Everything therefore appears “set up” for a result of historic significance, if not that the team led by Dias it has been in years past at the center of bitter controversy For other research on superconductorsopposed by other physicists for the processing and analysis methods used, so much so that Nature had to remove the study, which was then resubmitted with new data to validate the previous work, under the supervision of other scientists.

For the latter study, Dias and his team say they have took a similar approach, which is they collected the data in front of an audience of scientists who saw the superconducting transition live. Therefore, unless other criticisms emerge on methodology, numbers and various aspects, we must take the results for granted.

Researchers, having analyzed several rare earths, came to the conclusion that lutetium seemed like a good candidate for making a superconductor at acceptable temperatures and pressures. The metallic element has “14 highly localized fully filled electrons in its electron configuration of its f-orbitals which suppress phonon softening and provide an improvement in the electron-phonon coupling necessary for superconductivity to occur at room temperature.”

To achieve stabilization and lower the required pressure the researchers turned to thenitrogen. Like carbon, nitrogen has a rigid atomic structure that it can be used to create a more stable lattice, resembling a cage within a material and hardens low-frequency optical phonons. This structure provides the stability for superconductivity to occur at lower pressures.
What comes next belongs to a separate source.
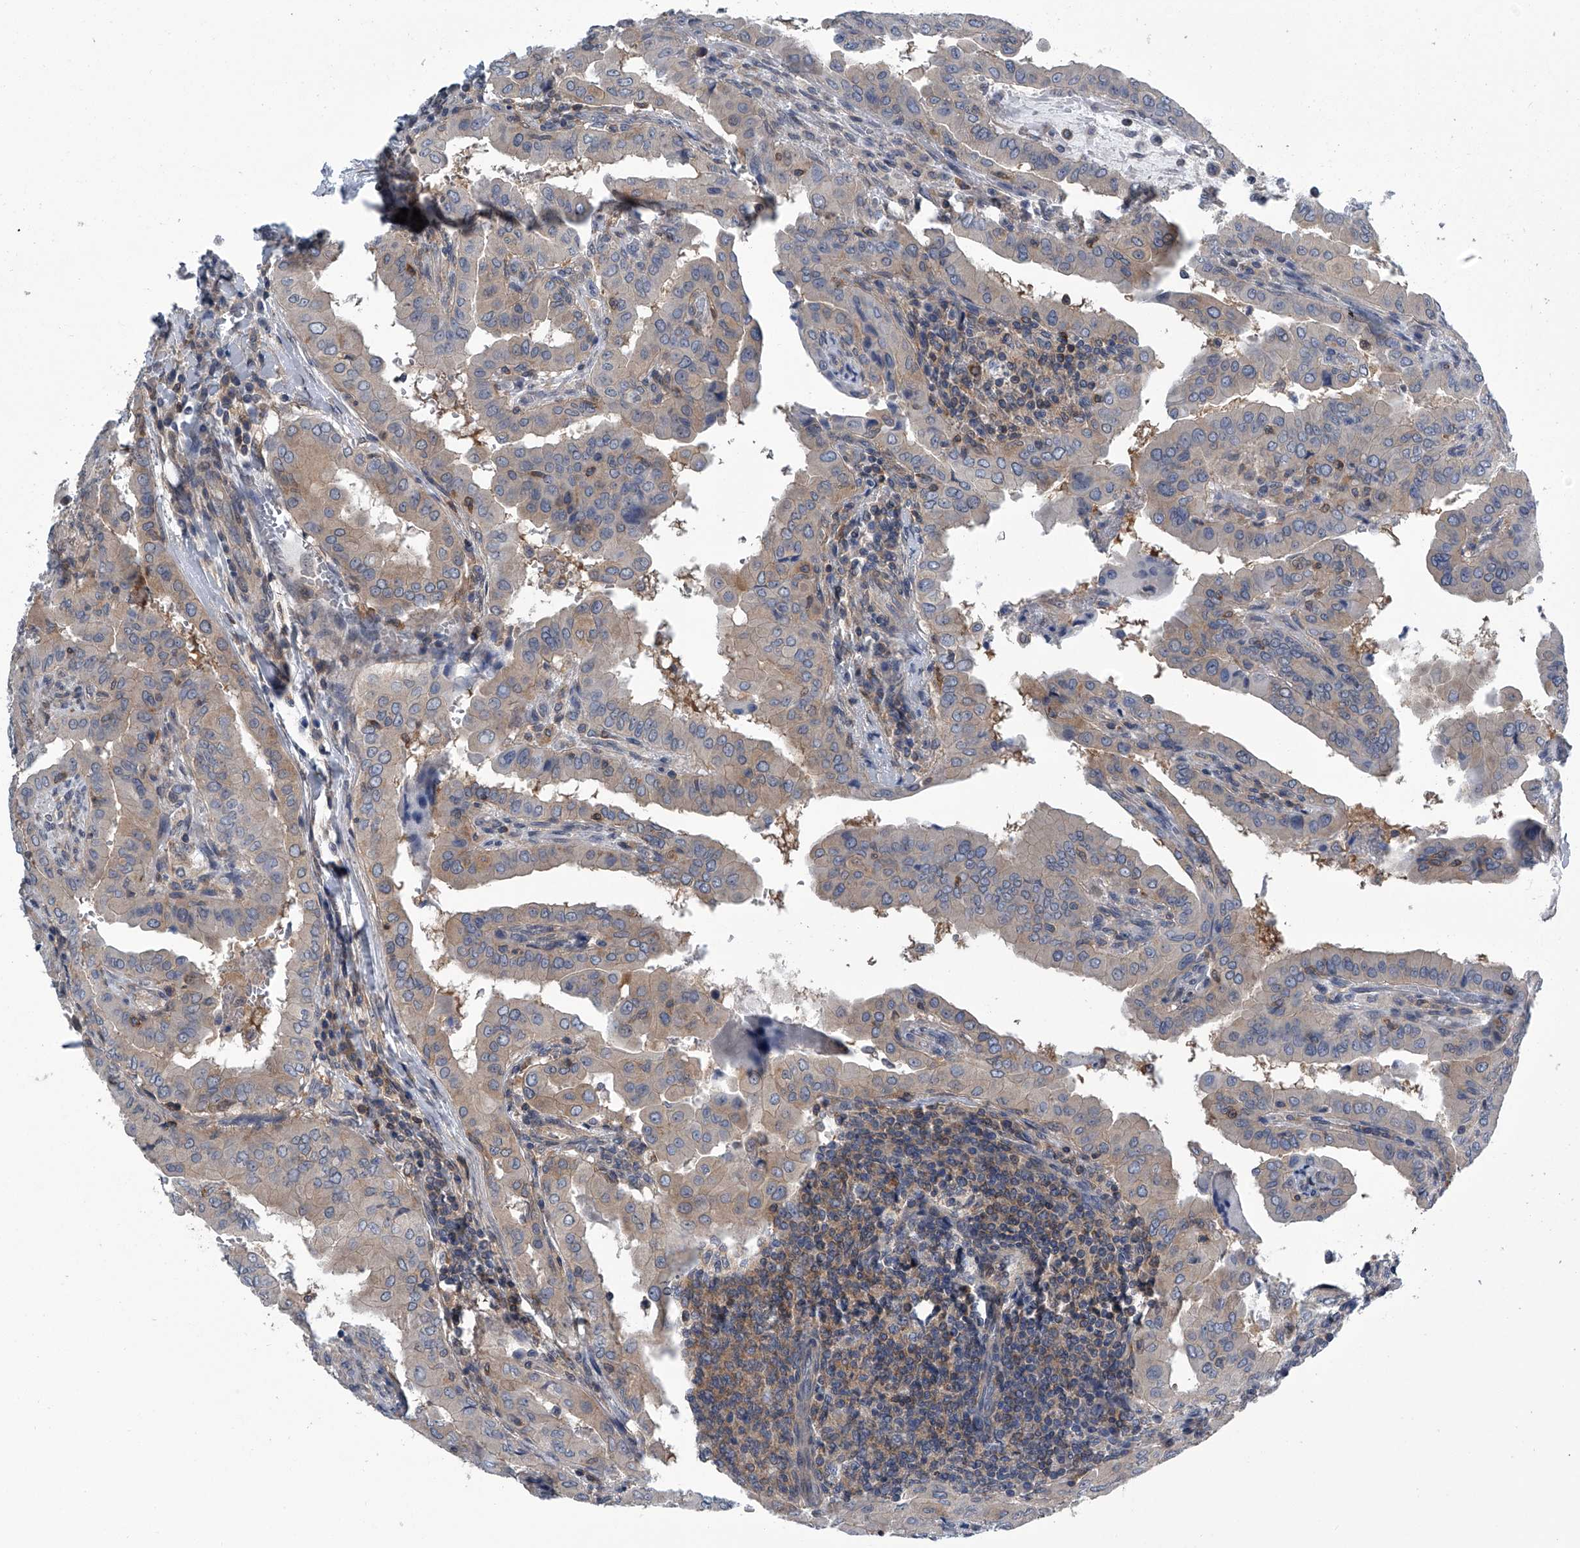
{"staining": {"intensity": "negative", "quantity": "none", "location": "none"}, "tissue": "thyroid cancer", "cell_type": "Tumor cells", "image_type": "cancer", "snomed": [{"axis": "morphology", "description": "Papillary adenocarcinoma, NOS"}, {"axis": "topography", "description": "Thyroid gland"}], "caption": "Protein analysis of thyroid cancer reveals no significant positivity in tumor cells.", "gene": "PPP2R5D", "patient": {"sex": "male", "age": 33}}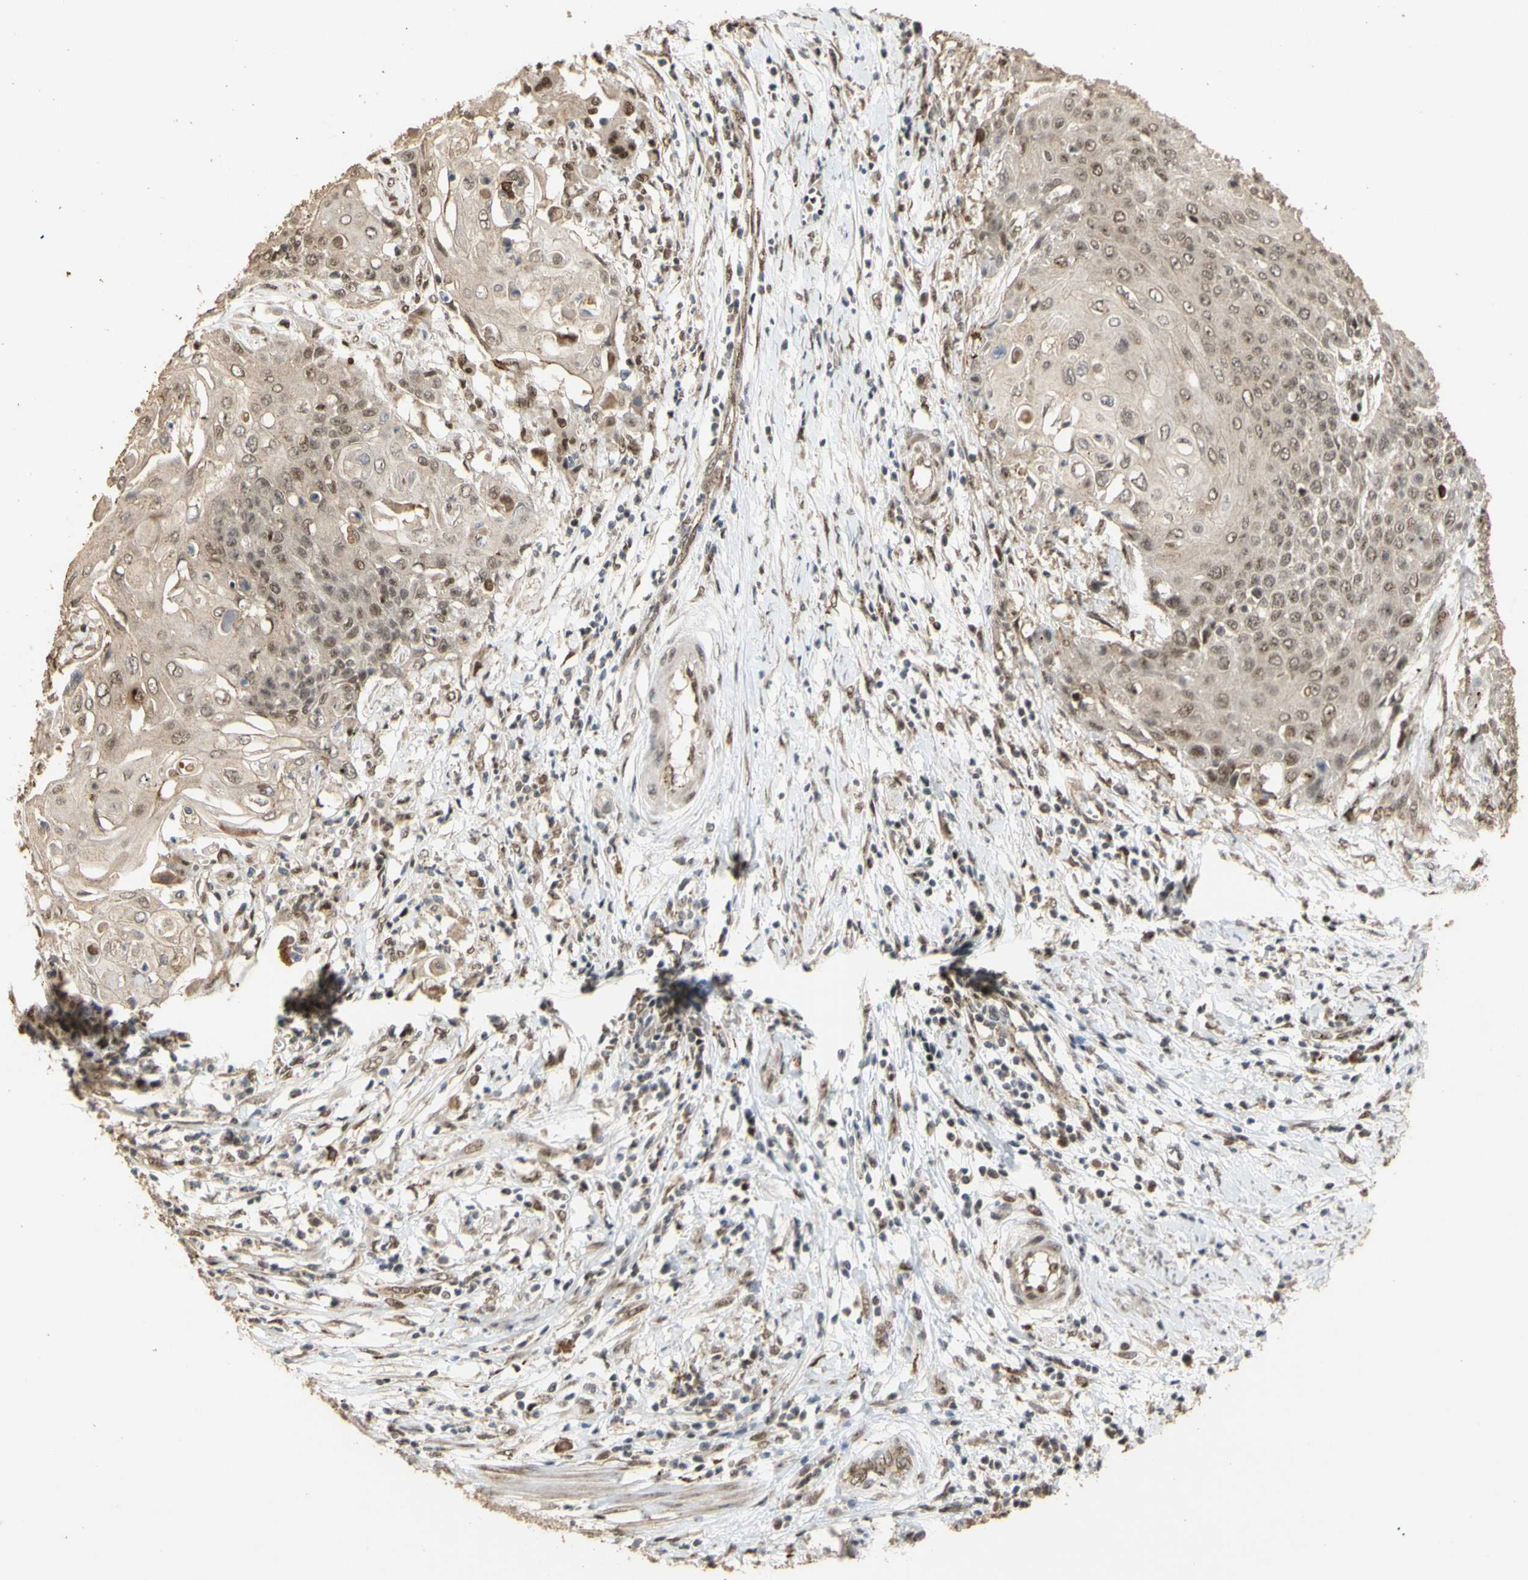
{"staining": {"intensity": "weak", "quantity": ">75%", "location": "cytoplasmic/membranous,nuclear"}, "tissue": "cervical cancer", "cell_type": "Tumor cells", "image_type": "cancer", "snomed": [{"axis": "morphology", "description": "Squamous cell carcinoma, NOS"}, {"axis": "topography", "description": "Cervix"}], "caption": "The photomicrograph shows immunohistochemical staining of squamous cell carcinoma (cervical). There is weak cytoplasmic/membranous and nuclear expression is seen in about >75% of tumor cells.", "gene": "GTF2E2", "patient": {"sex": "female", "age": 39}}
Dias team created a gas mixture of 99% hydrogen and 1% nitrogenplaced it in a reaction chamber with a pure sample of lutetium and allowed the components to react for two to three days at 392°F (200°C).

The resulting lutetium-nitrogen-hydrogen compound was initially a “brilliant bluish color,” but when it was compressed in a diamond anvil cell, a “striking visual transformation” occurred: from blue to pink at the beginning of the superconductivity, and then to a non-superconducting bright red metallic state.

“It was a very bright red,” Dias explained. “I was shocked to see colors of this intensity. We have jokingly suggested a code name for the material in this state – ‘reddmatter’ – as a material created by Spock in the 2009 film Star Trek”.

The 145,000 psi of pressure required to induce superconductivity is nearly two orders of magnitude lower than required in other past studiesand this allowed Dias and his team to obtain a superconductor capable of existing both at ambient temperatures and at pressures low enough for practical applications.

Professor Dias and his team are now exploring the possibility of train machine learning algorithms with the data accumulated to track down other possible similar materials. “In everyday life aWe have many different metals that we use for different applications, so we will also need different types of superconducting materials“, he has declared.

Study co-author Keith Lawlor has already begun developing algorithms and doing the necessary calculations with resources from the University of Rochester’s Center for Integrated Research Computing.